MCGM: Multi-stage Clustered Global Modeling for Long-range Interactions in Molecules
This addresses a key bottleneck in molecular property prediction for computational chemistry, offering a general solution to improve accuracy and efficiency.
The paper tackles the problem of modeling long-range interactions in molecules with geometric graph neural networks, which are limited by locality bias, by introducing MCGM, a plug-and-play module that reduces OE62 energy prediction error by an average of 26.2% and achieves state-of-the-art accuracy on AQM with 17.0 meV for energy and 4.9 meV/Å for forces.
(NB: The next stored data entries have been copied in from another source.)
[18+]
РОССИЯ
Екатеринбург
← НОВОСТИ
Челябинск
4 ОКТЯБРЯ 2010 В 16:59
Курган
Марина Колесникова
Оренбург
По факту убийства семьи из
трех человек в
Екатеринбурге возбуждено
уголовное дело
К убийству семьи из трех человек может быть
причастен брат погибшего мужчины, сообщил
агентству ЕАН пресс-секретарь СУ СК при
Geometric graph neural networks (GNNs) excel at capturing molecular geometry, yet their locality-biased message passing hampers the modeling of long-range interactions. Current solutions have fundamental limitations: extending cutoff radii causes computational costs to scale cubically with distance; physics-inspired kernels (e.g., Coulomb, dispersion) are often system-specific and lack generality; Fourier-space methods require careful tuning of multiple parameters (e.g., mesh size, k-space cutoff) with added computational overhead. We introduce Multi-stage Clustered Global Modeling (MCGM), a lightweight, plug-and-play module that endows geometric GNNs with hierarchical global context through efficient clustering operations. MCGM builds a multi-resolution hierarchy of atomic clusters, distills global information via dynamic hierarchical clustering, and propagates this context back through learned transformations, ultimately reinforcing atomic features via residual connections. Seamlessly integrated into four diverse backbone architectures, MCGM reduces OE62 energy prediction error by an average of 26.2%. On AQM, MCGM achieves state-of-the-art accuracy (17.0 meV for energy, 4.9 meV/Å for forces) while using 20% fewer parameters than Neural P3M. Code will be made available upon acceptance.